誕生日のこと

もうすぐ自分の誕生日がやってくる。
その日に自分が生まれたと思うと、しみじみとした思いがわき上がる。

はじまりがあれば、終わりはある。
その過程は思わしくないこともあるけれど、終わりのある事実を認識して、ひと時ひと時を生きようと思う。

どうあがいたって、いつかは終わりがきてしまう。
その時までにどうありたいか。
考えるのを先送りにしているな。一番大事なことなのに。わたしはいつも一番大事なことを考えるのを避けて、その時楽な方へ逃げている。

でも、本当に現実はそうなんだ。
いつかはひとりで死んでいく。何ひとつ持っていくことはできない。
嫌な人にもう会うこともない。好きな人にも、もう会えない。
好きなものをもう見ることも使うこともできない。
自転車にも乗れない。きれいな景色も見られない。
嫌で嫌で仕方のない日本の男社会にも、もう挑戦できない。
行きたかった国にももう行けない。
読みたかった本も、もう読めない。

それがいつ起こるかわからない。明日かもしれない。

終わりは、予期せぬ災害においてであったり、穏やかな空間においてであったり。
ほとんどの場合、自分では終わりを選ばない、決めない。
(書きながら今、高校生の時分に脳死ターミナルケアのことをよく考えていたことを思い出した。さらに、高齢化した今、死にまつわることはビジネスになりそうだと思う。送りびとブームは今どうなってるかな)

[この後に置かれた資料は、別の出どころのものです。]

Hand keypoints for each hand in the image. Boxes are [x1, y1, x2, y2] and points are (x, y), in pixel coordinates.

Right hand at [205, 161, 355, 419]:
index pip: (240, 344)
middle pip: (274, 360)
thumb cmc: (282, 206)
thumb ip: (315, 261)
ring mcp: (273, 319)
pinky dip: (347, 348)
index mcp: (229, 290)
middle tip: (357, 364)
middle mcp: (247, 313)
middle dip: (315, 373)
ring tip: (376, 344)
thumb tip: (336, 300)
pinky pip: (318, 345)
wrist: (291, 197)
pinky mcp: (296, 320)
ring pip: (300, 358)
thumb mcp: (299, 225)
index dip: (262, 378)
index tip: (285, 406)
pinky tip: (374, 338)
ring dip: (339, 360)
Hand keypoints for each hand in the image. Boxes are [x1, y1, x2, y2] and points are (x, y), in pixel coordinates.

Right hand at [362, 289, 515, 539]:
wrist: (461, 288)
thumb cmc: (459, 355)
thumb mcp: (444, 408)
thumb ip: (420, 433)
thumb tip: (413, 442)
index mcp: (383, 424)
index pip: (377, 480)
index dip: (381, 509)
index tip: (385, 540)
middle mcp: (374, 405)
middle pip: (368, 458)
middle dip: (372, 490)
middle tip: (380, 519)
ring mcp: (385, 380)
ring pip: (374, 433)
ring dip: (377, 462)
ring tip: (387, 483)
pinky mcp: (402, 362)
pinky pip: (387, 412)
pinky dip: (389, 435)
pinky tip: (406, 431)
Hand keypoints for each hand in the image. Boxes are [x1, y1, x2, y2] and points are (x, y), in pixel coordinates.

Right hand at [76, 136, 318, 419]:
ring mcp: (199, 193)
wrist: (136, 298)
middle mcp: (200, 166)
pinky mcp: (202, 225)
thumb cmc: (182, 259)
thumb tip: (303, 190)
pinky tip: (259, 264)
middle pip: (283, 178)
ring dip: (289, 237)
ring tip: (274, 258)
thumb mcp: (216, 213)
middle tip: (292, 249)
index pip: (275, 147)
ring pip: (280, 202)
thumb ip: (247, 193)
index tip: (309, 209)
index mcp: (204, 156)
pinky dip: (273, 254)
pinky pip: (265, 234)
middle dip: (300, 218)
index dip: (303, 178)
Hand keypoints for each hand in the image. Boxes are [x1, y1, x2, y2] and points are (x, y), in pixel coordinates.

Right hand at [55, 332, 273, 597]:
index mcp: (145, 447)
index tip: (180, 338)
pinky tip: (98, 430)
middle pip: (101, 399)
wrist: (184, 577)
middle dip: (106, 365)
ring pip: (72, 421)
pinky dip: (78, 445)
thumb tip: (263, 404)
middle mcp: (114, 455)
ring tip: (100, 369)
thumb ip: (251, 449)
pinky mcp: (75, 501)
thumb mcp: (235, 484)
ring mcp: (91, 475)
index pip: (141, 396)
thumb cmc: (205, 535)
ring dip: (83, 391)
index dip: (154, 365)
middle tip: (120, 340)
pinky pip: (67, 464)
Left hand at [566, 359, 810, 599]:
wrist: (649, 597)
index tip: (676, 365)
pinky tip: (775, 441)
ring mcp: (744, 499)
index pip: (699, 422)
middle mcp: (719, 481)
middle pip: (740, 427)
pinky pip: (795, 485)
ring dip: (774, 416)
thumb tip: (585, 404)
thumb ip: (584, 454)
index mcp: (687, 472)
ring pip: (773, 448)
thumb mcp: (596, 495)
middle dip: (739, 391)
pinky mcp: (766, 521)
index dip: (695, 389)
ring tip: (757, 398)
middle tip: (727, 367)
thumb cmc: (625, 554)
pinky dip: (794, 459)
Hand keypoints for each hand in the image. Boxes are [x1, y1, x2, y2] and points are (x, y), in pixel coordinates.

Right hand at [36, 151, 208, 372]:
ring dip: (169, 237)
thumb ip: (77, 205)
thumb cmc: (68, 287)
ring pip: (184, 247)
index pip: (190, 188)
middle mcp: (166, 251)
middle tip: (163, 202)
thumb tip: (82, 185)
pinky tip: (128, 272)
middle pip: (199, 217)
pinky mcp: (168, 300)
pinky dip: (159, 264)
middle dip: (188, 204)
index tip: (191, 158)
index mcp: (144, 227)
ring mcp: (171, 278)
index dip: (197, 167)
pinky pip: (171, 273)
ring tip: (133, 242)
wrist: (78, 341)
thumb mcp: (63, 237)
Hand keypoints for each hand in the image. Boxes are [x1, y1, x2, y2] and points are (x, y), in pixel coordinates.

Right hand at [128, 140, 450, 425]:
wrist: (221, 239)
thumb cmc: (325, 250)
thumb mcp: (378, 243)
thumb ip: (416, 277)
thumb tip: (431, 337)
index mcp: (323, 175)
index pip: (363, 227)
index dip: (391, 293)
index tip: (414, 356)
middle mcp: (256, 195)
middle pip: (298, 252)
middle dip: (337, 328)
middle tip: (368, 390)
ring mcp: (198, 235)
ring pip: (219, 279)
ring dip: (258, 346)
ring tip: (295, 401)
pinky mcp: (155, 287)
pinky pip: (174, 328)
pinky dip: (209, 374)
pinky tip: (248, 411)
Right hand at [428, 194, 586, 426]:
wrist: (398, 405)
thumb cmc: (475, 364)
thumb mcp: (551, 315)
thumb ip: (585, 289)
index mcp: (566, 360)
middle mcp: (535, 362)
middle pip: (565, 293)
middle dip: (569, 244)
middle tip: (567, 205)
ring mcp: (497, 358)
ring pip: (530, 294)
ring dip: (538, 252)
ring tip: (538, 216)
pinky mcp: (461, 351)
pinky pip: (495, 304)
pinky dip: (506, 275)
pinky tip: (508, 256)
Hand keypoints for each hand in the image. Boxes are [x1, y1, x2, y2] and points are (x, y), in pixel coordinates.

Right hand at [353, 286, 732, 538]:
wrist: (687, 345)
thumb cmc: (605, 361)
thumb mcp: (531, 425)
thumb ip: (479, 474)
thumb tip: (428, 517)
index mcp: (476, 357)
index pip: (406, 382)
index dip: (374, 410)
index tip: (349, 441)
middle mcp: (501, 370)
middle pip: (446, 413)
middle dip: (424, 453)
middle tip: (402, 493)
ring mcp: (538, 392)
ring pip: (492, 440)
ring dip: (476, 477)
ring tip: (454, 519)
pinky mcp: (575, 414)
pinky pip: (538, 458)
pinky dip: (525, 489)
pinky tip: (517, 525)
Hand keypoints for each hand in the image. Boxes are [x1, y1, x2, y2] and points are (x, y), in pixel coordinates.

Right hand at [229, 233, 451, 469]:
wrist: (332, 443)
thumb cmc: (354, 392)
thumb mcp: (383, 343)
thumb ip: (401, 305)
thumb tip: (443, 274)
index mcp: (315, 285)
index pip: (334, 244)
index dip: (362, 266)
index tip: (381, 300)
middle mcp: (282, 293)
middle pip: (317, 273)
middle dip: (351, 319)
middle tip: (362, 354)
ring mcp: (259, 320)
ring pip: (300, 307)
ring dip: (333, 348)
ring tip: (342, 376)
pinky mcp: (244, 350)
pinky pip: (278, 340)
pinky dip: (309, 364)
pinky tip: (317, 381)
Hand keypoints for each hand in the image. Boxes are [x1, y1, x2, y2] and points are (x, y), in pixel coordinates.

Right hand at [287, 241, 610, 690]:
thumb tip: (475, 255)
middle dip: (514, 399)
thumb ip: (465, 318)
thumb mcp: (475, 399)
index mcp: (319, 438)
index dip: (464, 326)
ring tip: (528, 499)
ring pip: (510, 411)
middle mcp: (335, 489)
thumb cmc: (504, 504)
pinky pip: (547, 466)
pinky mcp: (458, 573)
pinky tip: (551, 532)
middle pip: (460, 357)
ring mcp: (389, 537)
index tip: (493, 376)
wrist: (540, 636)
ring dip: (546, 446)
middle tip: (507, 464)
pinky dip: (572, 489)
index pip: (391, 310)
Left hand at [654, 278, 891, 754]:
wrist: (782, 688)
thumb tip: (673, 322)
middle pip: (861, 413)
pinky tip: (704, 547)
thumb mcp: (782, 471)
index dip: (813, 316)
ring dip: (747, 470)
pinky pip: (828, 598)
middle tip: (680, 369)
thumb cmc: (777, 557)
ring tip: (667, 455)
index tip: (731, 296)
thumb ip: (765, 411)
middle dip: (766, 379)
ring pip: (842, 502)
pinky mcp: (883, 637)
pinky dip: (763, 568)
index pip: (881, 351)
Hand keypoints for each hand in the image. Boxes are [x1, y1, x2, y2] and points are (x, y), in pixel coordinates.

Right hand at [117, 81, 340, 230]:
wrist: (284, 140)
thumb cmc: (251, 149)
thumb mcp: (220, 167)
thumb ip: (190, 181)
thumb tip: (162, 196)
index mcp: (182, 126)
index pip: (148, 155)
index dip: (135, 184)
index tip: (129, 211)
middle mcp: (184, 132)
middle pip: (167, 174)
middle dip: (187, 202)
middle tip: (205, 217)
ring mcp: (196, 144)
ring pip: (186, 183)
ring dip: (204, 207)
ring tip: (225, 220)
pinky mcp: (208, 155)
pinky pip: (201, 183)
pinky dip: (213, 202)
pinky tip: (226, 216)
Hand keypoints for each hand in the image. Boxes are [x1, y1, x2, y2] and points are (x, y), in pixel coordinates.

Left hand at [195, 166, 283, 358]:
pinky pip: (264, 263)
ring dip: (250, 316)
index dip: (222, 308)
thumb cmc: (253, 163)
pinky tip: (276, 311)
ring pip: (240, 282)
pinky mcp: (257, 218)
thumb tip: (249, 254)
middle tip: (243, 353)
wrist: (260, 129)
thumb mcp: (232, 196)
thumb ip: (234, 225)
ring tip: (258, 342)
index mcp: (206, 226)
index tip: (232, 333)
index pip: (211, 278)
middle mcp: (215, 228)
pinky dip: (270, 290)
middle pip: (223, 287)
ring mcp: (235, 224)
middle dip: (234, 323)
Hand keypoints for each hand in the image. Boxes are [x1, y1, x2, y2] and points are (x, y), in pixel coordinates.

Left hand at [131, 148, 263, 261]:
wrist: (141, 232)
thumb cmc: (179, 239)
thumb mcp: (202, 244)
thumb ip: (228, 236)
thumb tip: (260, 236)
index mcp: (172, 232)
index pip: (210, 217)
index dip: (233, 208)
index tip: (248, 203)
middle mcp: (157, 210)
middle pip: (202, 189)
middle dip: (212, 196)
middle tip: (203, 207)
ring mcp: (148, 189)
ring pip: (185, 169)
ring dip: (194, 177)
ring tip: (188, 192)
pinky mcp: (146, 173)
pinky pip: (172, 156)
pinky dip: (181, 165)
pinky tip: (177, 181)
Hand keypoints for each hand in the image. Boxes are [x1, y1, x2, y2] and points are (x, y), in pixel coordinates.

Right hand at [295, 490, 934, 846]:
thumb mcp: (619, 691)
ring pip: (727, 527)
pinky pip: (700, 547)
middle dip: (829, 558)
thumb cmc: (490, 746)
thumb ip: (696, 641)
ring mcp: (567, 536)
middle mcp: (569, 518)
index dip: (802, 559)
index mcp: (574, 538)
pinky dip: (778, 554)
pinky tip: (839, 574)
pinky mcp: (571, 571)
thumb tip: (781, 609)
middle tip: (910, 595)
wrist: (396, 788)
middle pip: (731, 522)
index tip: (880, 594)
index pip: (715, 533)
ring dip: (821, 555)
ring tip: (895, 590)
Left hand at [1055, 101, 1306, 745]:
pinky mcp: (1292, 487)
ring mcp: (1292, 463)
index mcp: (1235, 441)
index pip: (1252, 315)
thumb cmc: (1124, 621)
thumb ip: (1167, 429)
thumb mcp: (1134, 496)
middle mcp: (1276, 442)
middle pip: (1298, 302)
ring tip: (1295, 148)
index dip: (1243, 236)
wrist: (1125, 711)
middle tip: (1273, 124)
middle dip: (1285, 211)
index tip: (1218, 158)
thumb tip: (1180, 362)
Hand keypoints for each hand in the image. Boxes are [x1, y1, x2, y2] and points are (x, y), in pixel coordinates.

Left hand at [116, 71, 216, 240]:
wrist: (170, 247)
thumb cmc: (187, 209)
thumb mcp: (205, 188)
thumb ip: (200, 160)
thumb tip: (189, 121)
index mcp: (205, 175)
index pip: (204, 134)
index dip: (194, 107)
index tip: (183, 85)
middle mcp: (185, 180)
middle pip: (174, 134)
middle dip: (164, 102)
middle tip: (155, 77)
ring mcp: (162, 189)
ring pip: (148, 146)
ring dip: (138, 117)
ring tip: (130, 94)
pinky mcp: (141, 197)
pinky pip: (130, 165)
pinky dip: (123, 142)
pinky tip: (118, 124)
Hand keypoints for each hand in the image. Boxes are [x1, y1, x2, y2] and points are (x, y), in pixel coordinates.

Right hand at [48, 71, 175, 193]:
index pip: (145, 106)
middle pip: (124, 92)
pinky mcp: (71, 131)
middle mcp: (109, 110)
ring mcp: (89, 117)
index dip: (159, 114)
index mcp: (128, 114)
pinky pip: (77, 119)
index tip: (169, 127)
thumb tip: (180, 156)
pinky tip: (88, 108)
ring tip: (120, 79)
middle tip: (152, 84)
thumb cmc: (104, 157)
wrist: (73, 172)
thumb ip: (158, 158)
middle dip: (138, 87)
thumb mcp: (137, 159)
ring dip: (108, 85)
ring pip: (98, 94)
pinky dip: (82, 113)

終わりへの覚悟を持つのが生だと、何かで読んだけど、その通りだと思う。
思い返すと、その覚悟を持つべくプログラムされてきたかのようなプロセスだ。
メメント・モリが「死を想え」の意味であると中学か高校の国語の教科書に載っており、友人から勧められた藤原新也のインドの写真集のタイトルでもあり、一時期夢中になったMr.Childrenの歌のタイトルでもあった。
あるわたしの親しかった友人は、いつ死んでもいいと思って生きていると言った。中には本当に突然にバイク事故で死んでしまった人もいた。彼女とは中学の時、死について語り合ったことがあった。

いつからか、死は、わたしのすぐそばにいる、なぜか腐れ縁で繋がりが続いている友人のような、決して打ち解けはしないけれども、ある意味気やすい存在になっているのかもしれない。
ゴリラのココは、死を
    comfortable/hole/bye (日本語意訳:心地の良い/穴/さよなら)
と表現した。
日本語サイト:泣いたゴリラ - 優しい唄歌い
英語サイト:Free Horoscopes, Best Psychics Readings. Kajama.com – Get Free Horoscopes and get readings from the best Psychics in the USA.

心地よい穴に入り皆にさよならするその時までに、どうありたいか。
結論めいたものをやっぱり出さない/出せないけれど、自分のコミットするものに「ありがとう」して、ご機嫌に過ごしていれば(これこそ本当は難しくて本質的には「世界を肯定する」ことなんだと思う)、どうあろうが、いいのではないか。
生きていることはいいこと。死ぬこともいいこと。存在することはいいこと。いいというのは、善悪でなく、気持ちいいとか安定状態とかそういうハッピーなことという意味。

世界を肯定したいなぁ。わたしは。